§ **WHAT TO WORK ON**
Carry on the commentary on Victoria Coren Mitchell's article about Roman Polanski, starting right after its final sentence.

§ **GIVEN PASSAGE**

------------------------------------

I’m all for nuance, but Victoria Coren Mitchell’s grey scale sensitivities go too far here, in an article about Roman Polanski and the 13 year old girl he raped. It starts very very strangely:
When Coren Mitchell describes the actual rape she acknowledges that this was a horrific crime, and reports her feelings of rage at reading about such brutality. However even when describing the rape there is some softening or reticence about the way she does so:
A few weeks later, Polanski took Samantha to Jack Nicholson’s house, gave her several glasses of champagne and part of a sleeping pill, then had sex with her. It was statutory rape. Geimer says: “It was rape in every sense of the word. I said no.”
The way in which he had sex with her is indelicate to include, but important. Geimer’s book expresses it with literate sarcasm: referring to a sympathetic psychological report after Polanski’s arrest, which cited his “solicitude concerning pregnancy” as a mitigating factor, Geimer says this was “an interesting new euphemism for sodomy”.
There was no need to note that this was statutory rape, a phrase which could be taken to imply apparent consent on Geimer’s part. And she twice uses the phrase ‘had sex with’, even though she quotes Geimer quite clearly saying ‘it was rape’.
The part about Polanski’s own terrible early experiences is perhaps not the most egregious part of the article (though, as others have said, these things are no excuse for rape). This was awful though:
“A second complicating factor is that Polanski’s work is filled with beauty and humanity.”
It’s not remotely complicating. One may perhaps compartmentalise one’s appreciation for Polanski’s work from one’s feelings about him personally, but his films do not affect or mitigate, in any way, his responsibility for his actions. (I was very much on the U.S. Army officer’s side in Taking Sides, Szabó’s excellent film about Furtwängler.)
It is possible that the brief passages she quotes here from Geimer read differently in their original context but taken in isolation they are worrying:
She says that the police investigation, hospital exams and reporting of the case were more traumatic than the attack itself. She says: “I did something wrong, I was stupid… To pose topless, and to drink and to take the [sleeping] pill.”
It is so easy and tempting to knock this into a pigeonhole: the misguided self-blame and denial of the victim. But this woman is too smart and articulate for us comfortably to assume we know better. She puts these complicated thoughts out there, alongside her anger, not because she’s too damaged to think clearly but because she can’t bear the world’s oversimplification.

------------------------------------

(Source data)
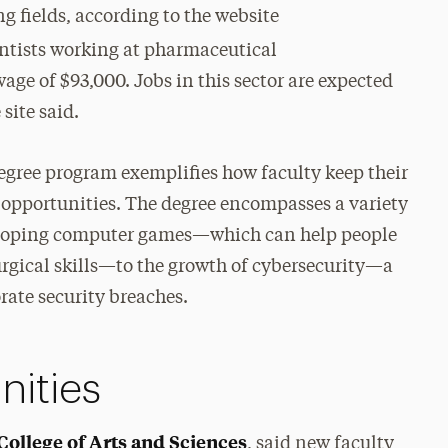
ng fields, according to the website
entists working at pharmaceutical
e of $93,000. Jobs in this sector are expected
site said.
egree program exemplifies how faculty keep their
 opportunities. The degree encompasses a variety
eveloping computer games—which can help people
surgical skills—to the growth of cybersecurity—a
rate security breaches.
nities
College of Arts and Sciences
, said new faculty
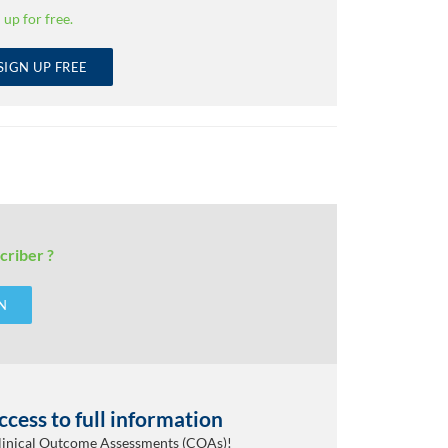
 up for free.
SIGN UP FREE
criber ?
N
cess to full information
Clinical Outcome Assessments (COAs)!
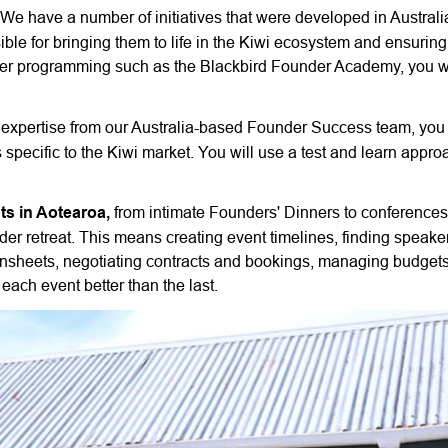
We have a number of initiatives that were developed in Australi
le for bringing them to life in the Kiwi ecosystem and ensuring 
der programming such as the Blackbird Founder Academy, you wi
expertise from our Australia-based Founder Success team, you 
pecific to the Kiwi market. You will use a test and learn approa
ts in Aotearoa,
from intimate Founders' Dinners to conferences
er retreat. This means creating event timelines, finding speake
 runsheets, negotiating contracts and bookings, managing budget
each event better than the last.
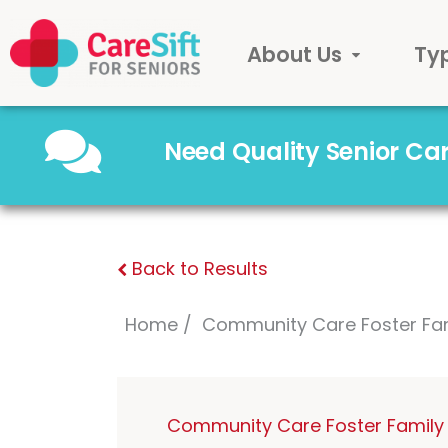
About Us
Ty
Need Quality Senior C
Back to Results
Home
Community Care Foster Fa
Community Care Foster Family 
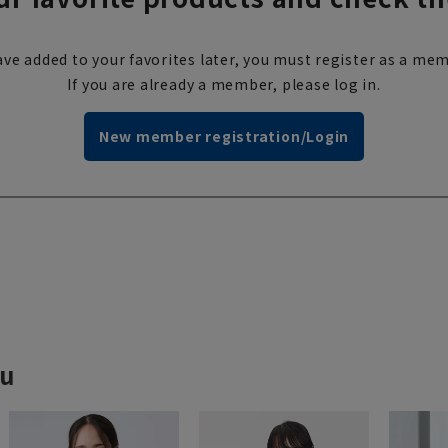
ve added to your favorites later, you must register as a mem
If you are already a member, please log in.
New member registration/Login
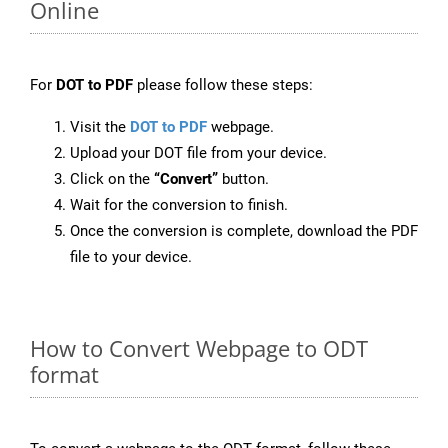
Online
For
DOT to PDF
please follow these steps:
Visit the
DOT to PDF
webpage.
Upload your DOT file from your device.
Click on the
“Convert”
button.
Wait for the conversion to finish.
Once the conversion is complete, download the PDF
file to your device.
How to Convert Webpage to ODT
format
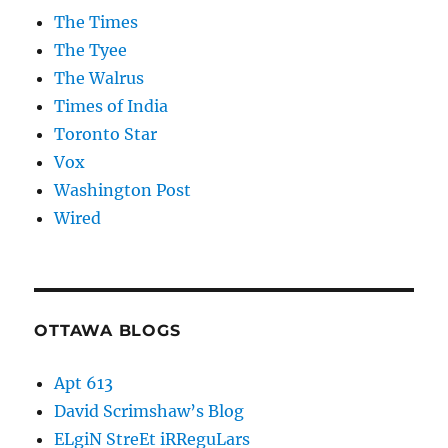
The Times
The Tyee
The Walrus
Times of India
Toronto Star
Vox
Washington Post
Wired
OTTAWA BLOGS
Apt 613
David Scrimshaw’s Blog
ELgiN StreEt iRReguLars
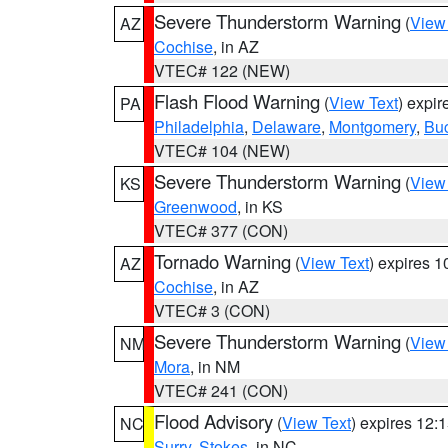
Severe Thunderstorm Warning
(
View
AZ
Cochise
, in AZ
VTEC# 122 (NEW)
Flash Flood Warning
(
View Text
) expi
PA
Philadelphia
,
Delaware
,
Montgomery
,
Bu
VTEC# 104 (NEW)
Severe Thunderstorm Warning
(
View
KS
Greenwood
, in KS
VTEC# 377 (CON)
Tornado Warning
(
View Text
) expires 
AZ
Cochise
, in AZ
VTEC# 3 (CON)
Severe Thunderstorm Warning
(
View
NM
Mora
, in NM
VTEC# 241 (CON)
Flood Advisory
(
View Text
) expires 12
NC
Surry
,
Stokes
, in NC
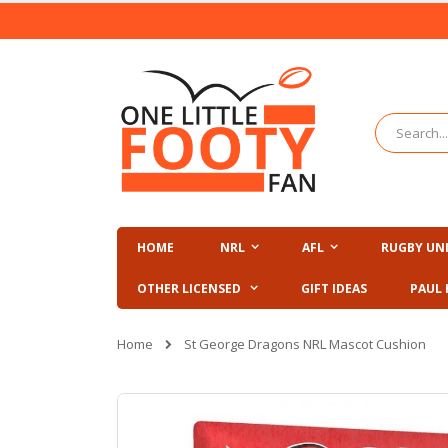
Skip
to
Content
Search
HOME
NRL
AFL
RUGBY UN
OTHER LICENSED
GIFT IDEAS
PAUL 
Home
St George Dragons NRL Mascot Cushion
Skip
to
the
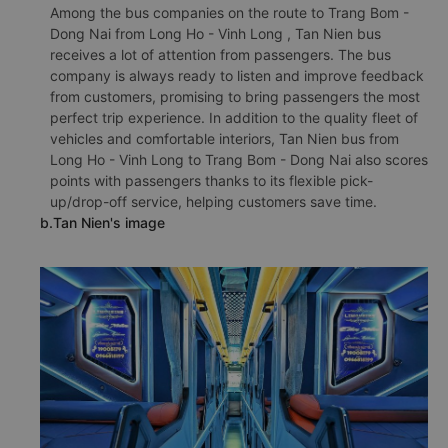
Among the bus companies on the route to Trang Bom -
Dong Nai from Long Ho - Vinh Long , Tan Nien bus
receives a lot of attention from passengers. The bus
company is always ready to listen and improve feedback
from customers, promising to bring passengers the most
perfect trip experience. In addition to the quality fleet of
vehicles and comfortable interiors, Tan Nien bus from
Long Ho - Vinh Long to Trang Bom - Dong Nai also scores
points with passengers thanks to its flexible pick-
up/drop-off service, helping customers save time.
b.Tan Nien's image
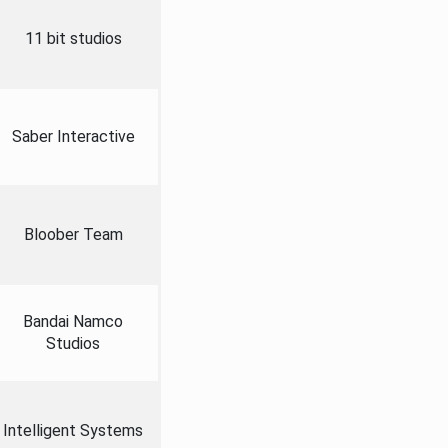
11 bit studios
Saber Interactive
Bloober Team
Bandai Namco
Studios
Intelligent Systems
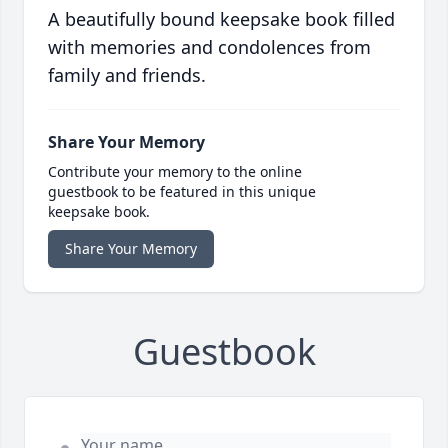
A beautifully bound keepsake book filled
with memories and condolences from
family and friends.
Share Your Memory
Contribute your memory to the online
guestbook to be featured in this unique
keepsake book.
Share Your Memory
Guestbook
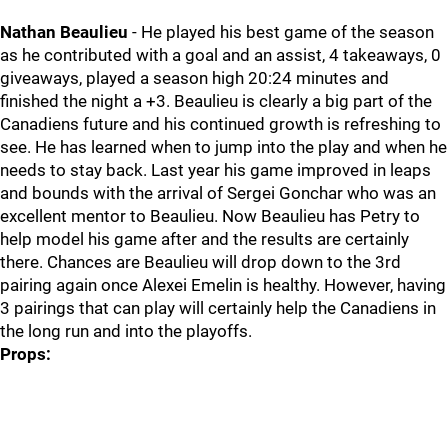
Nathan Beaulieu
- He played his best game of the season
as he contributed with a goal and an assist, 4 takeaways, 0
giveaways, played a season high 20:24 minutes and
finished the night a +3. Beaulieu is clearly a big part of the
Canadiens future and his continued growth is refreshing to
see. He has learned when to jump into the play and when he
needs to stay back. Last year his game improved in leaps
and bounds with the arrival of Sergei Gonchar who was an
excellent mentor to Beaulieu. Now Beaulieu has Petry to
help model his game after and the results are certainly
there. Chances are Beaulieu will drop down to the 3rd
pairing again once Alexei Emelin is healthy. However, having
3 pairings that can play will certainly help the Canadiens in
the long run and into the playoffs.
Props:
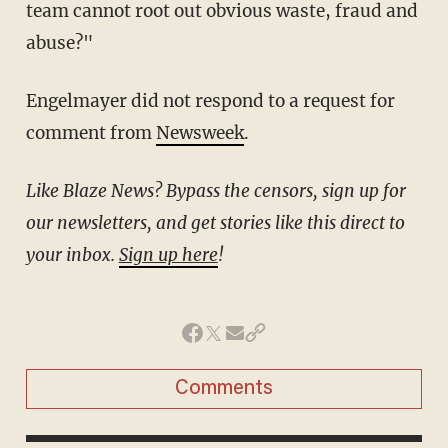
team cannot root out obvious waste, fraud and
abuse?"
Engelmayer did not respond to a request for
comment from
Newsweek
.
Like Blaze News? Bypass the censors, sign up for
our newsletters, and get stories like this direct to
your inbox.
Sign up here
!
Comments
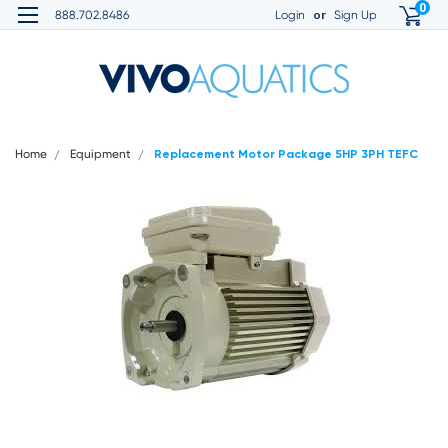
0
or
888.702.8486
Login
Sign Up
Home
Equipment
Replacement Motor Package 5HP 3PH TEFC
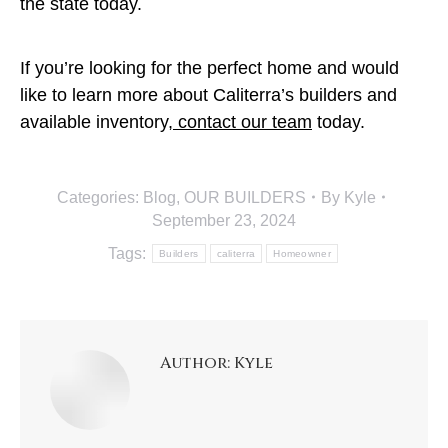
the state today.
If you’re looking for the perfect home and would
like to learn more about Caliterra’s builders and
available inventory,
contact our team
today.
Categories:
Blog
,
OUR BUILDERS
By
Kyle
September 23, 2024
Tags:
Builders
caliterra
Homeowner
Author:
Kyle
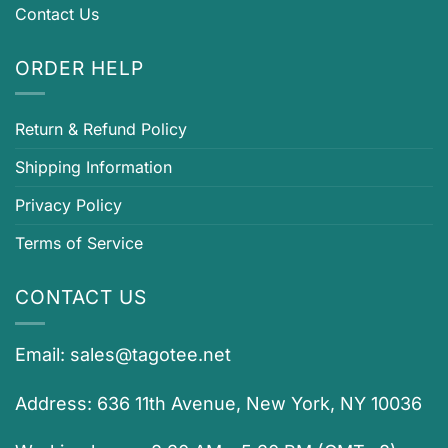
Contact Us
ORDER HELP
Return & Refund Policy
Shipping Information
Privacy Policy
Terms of Service
CONTACT US
Email:
sales@tagotee.net
Address: 636 11th Avenue, New York, NY 10036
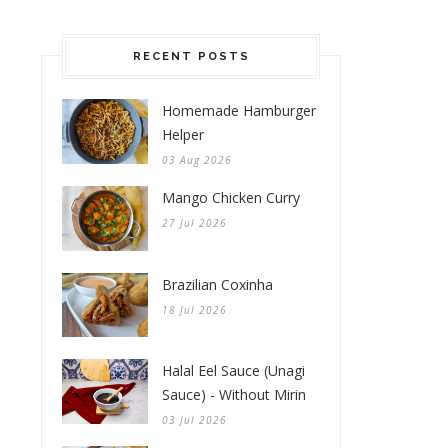
RECENT POSTS
Homemade Hamburger
Helper
03 Aug 2026
Mango Chicken Curry
27 Jul 2026
Brazilian Coxinha
18 Jul 2026
Halal Eel Sauce (Unagi
Sauce) - Without Mirin
03 Jul 2026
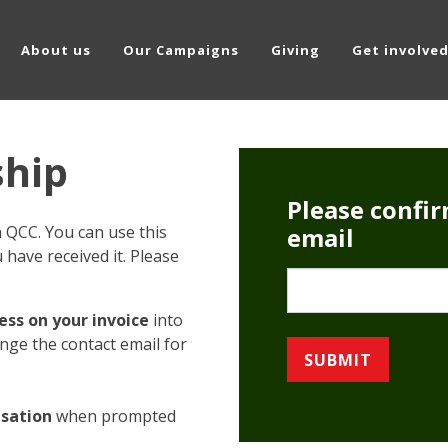
About us
Our Campaigns
Giving
Get involve
hip
Please confi
QCC. You can use this
email
have received it. Please
Email
ss on your invoice
into
ange the contact email for
isation
when prompted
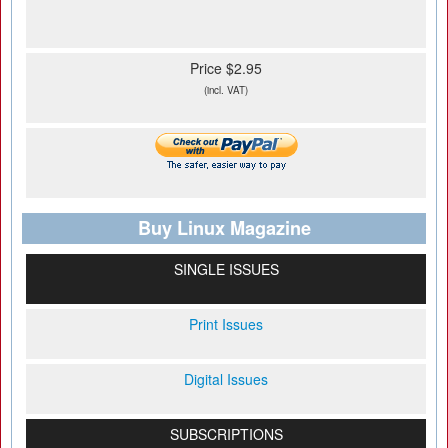
Price $2.95
(incl. VAT)
Buy Linux Magazine
SINGLE ISSUES
Print Issues
Digital Issues
SUBSCRIPTIONS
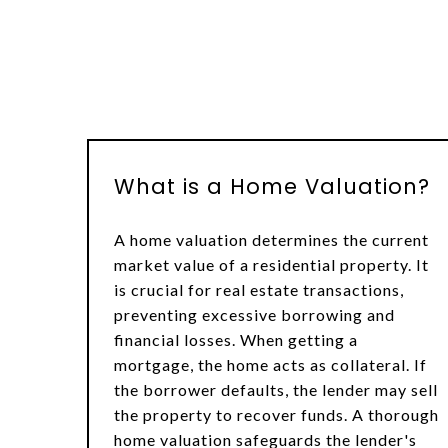
What is a Home Valuation?
A home valuation determines the current
market value of a residential property. It
is crucial for real estate transactions,
preventing excessive borrowing and
financial losses. When getting a
mortgage, the home acts as collateral. If
the borrower defaults, the lender may sell
the property to recover funds. A thorough
home valuation safeguards the lender's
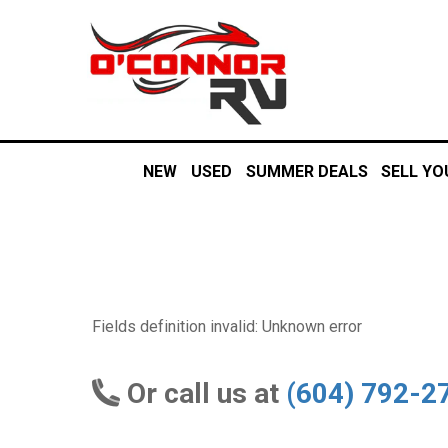
NEW
USED
SUMMER DEALS
SELL YO
Fields definition invalid: Unknown error
Or call us at
(604) 792-2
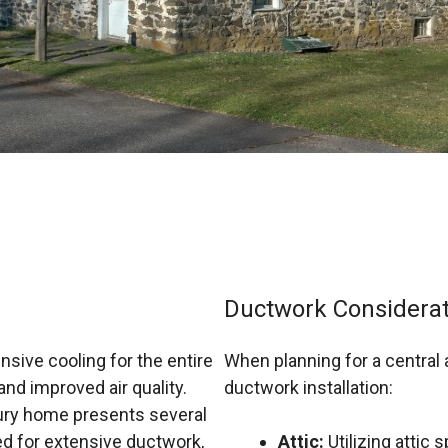
Ductwork Considerat
sive cooling for the entire
When planning for a central 
nd improved air quality.
ductwork installation:
ntury home presents several
ed for extensive ductwork,
Attic:
Utilizing attic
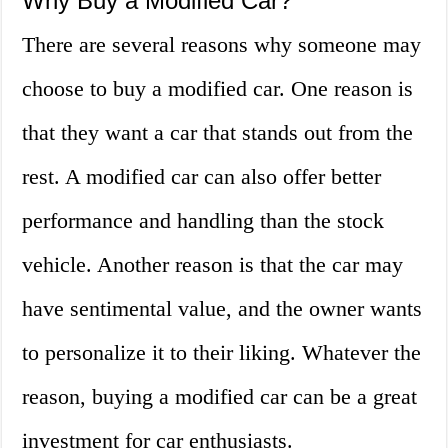
Why Buy a Modified Car?
There are several reasons why someone may
choose to buy a modified car. One reason is
that they want a car that stands out from the
rest. A modified car can also offer better
performance and handling than the stock
vehicle. Another reason is that the car may
have sentimental value, and the owner wants
to personalize it to their liking. Whatever the
reason, buying a modified car can be a great
investment for car enthusiasts.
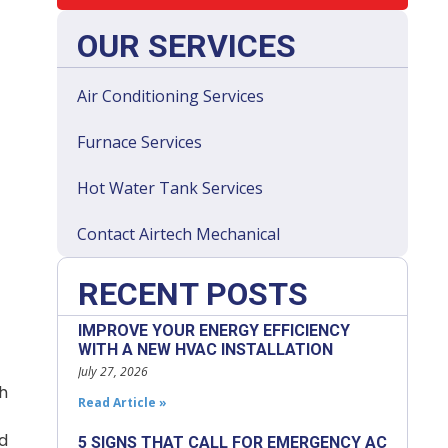
OUR SERVICES
Air Conditioning Services
Furnace Services
Hot Water Tank Services
Contact Airtech Mechanical
RECENT POSTS
IMPROVE YOUR ENERGY EFFICIENCY
WITH A NEW HVAC INSTALLATION
July 27, 2026
h
Read Article »
nd
5 SIGNS THAT CALL FOR EMERGENCY AC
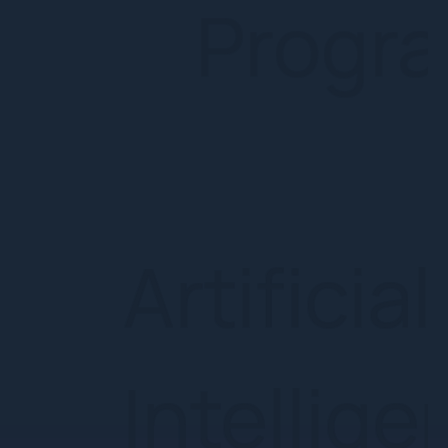
Intelli
Group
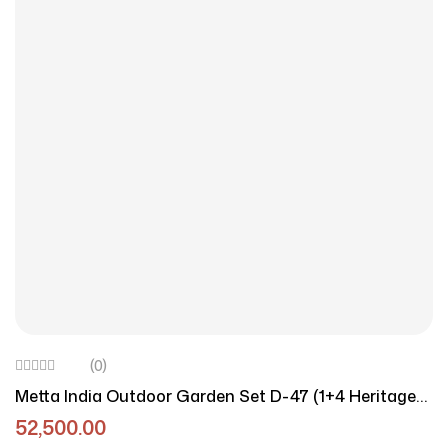
(0)
Metta India Outdoor Garden Set D-47 (1+4 Heritage
Edition)
52,500.00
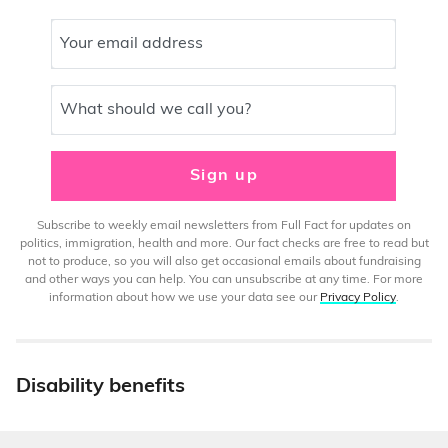
Your email address
What should we call you?
Sign up
Subscribe to weekly email newsletters from Full Fact for updates on
politics, immigration, health and more. Our fact checks are free to read but
not to produce, so you will also get occasional emails about fundraising
and other ways you can help. You can unsubscribe at any time. For more
information about how we use your data see our
Privacy Policy
.
Disability benefits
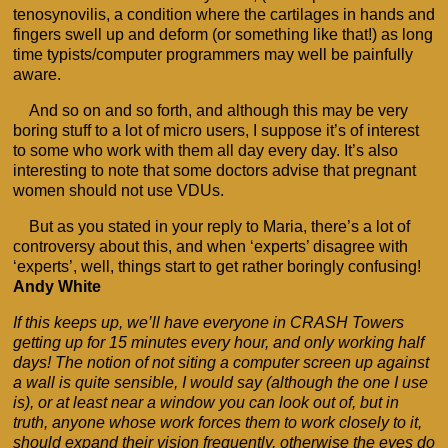
tenosynovilis, a condition where the cartilages in hands and
fingers swell up and deform (or something like that!) as long
time typists/computer programmers may well be painfully
aware.
And so on and so forth, and although this may be very
boring stuff to a lot of micro users, I suppose it’s of interest
to some who work with them all day every day. It’s also
interesting to note that some doctors advise that pregnant
women should not use VDUs.
But as you stated in your reply to Maria, there’s a lot of
controversy about this, and when ‘experts’ disagree with
‘experts’, well, things start to get rather boringly confusing!
Andy White
If this keeps up, we’ll have everyone in CRASH Towers
getting up for 15 minutes every hour, and only working half
days! The notion of not siting a computer screen up against
a wall is quite sensible, I would say (although the one I use
is), or at least near a window you can look out of, but in
truth, anyone whose work forces them to work closely to it,
should expand their vision frequently, otherwise the eyes do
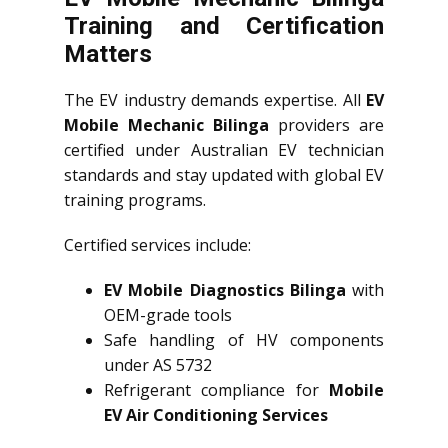
Training and Certification
Matters
The EV industry demands expertise. All
EV
Mobile Mechanic Bilinga
providers are
certified under Australian EV technician
standards and stay updated with global EV
training programs.
Certified services include:
EV Mobile Diagnostics Bilinga
with
OEM-grade tools
Safe handling of HV components
under AS 5732
Refrigerant compliance for
Mobile
EV Air Conditioning Services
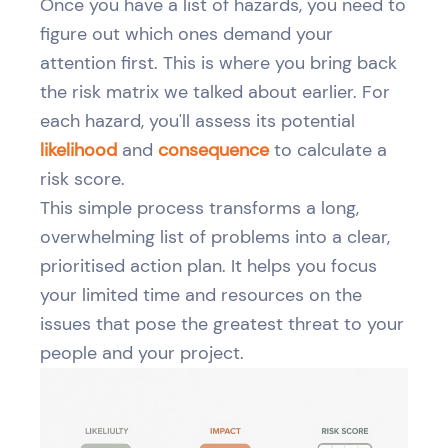
Once you have a list of hazards, you need to
figure out which ones demand your
attention first. This is where you bring back
the risk matrix we talked about earlier. For
each hazard, you'll assess its potential
likelihood
and
consequence
to calculate a
risk score.
This simple process transforms a long,
overwhelming list of problems into a clear,
prioritised action plan. It helps you focus
your limited time and resources on the
issues that pose the greatest threat to your
people and your project.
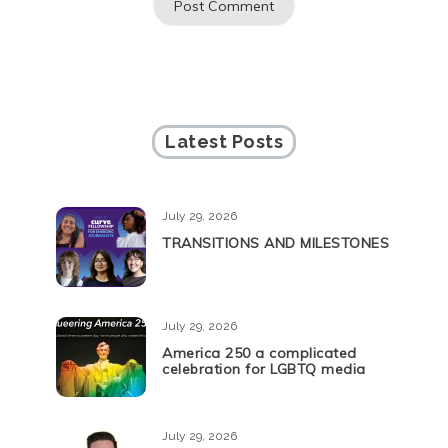
Latest Posts
July 29, 2026
TRANSITIONS AND MILESTONES
July 29, 2026
America 250 a complicated
celebration for LGBTQ media
July 29, 2026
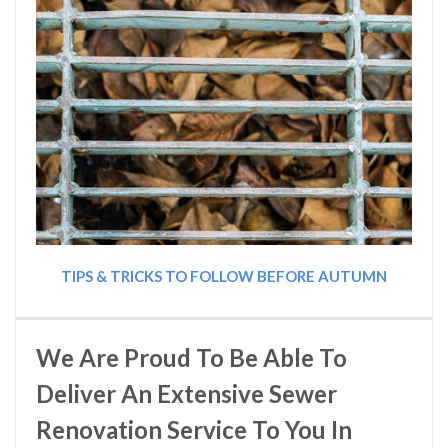
TIPS & TRICKS TO FOLLOW BEFORE AUTUMN
We Are Proud To Be Able To
Deliver An Extensive Sewer
Renovation Service To You In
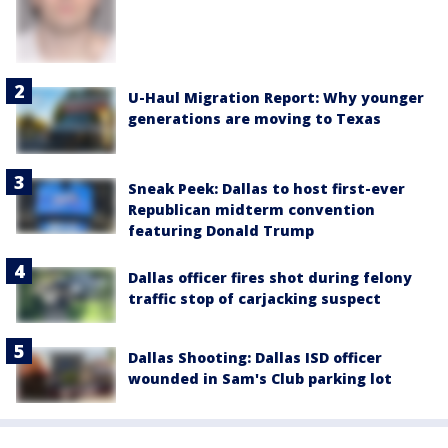
U-Haul Migration Report: Why younger
generations are moving to Texas
Sneak Peek: Dallas to host first-ever
Republican midterm convention
featuring Donald Trump
Dallas officer fires shot during felony
traffic stop of carjacking suspect
Dallas Shooting: Dallas ISD officer
wounded in Sam's Club parking lot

------------------------------------

§ **OUTPUT OF THE EXERCISE**
When a therapist on the Oprah Winfrey show explained that Geimer was suffering from “victim’s guilt”, she said this was “patronising”; who would dare patronise her further by saying that it wasn’t?
You can’t really argue with her statement that the official investigation of the rape was more traumatic than the attack itself – if that’s her subjective perception. But certainly when taken out of context and juxtaposed with ‘I did something wrong, I was stupid’ the effect is to gloss over the actual rape and suggest that a child victim of rape – that any victim of rape – should take at least some of the responsibility for what was done to her. I think it is actually more patronising to treat Geimer as someone whose views, including her interpretation of her own experiences, cannot be contested than it is to take issue with her words, and the effects they may have. Here is a good response from Ending Victimisation and Abuse.
Update Someone commenting at the Guardian has made a very interesting point – that Geimer’s ‘I was wrong’ quote should be seen as her criticism of the way the investigation was handled, a kind of ventriloquisation of the way she was judged by others. That reading is perhaps hinted at in the words leading up to the quote in Victoria CM’s piece. However the way she goes on to characterise Geimer’s position as ‘self-blame’ doesn’t help the reader see that Geimer is (perhaps) analysing the way her treatment made her internalise a sense that she was to blame, rather than asserting that what happened was remotely her fault.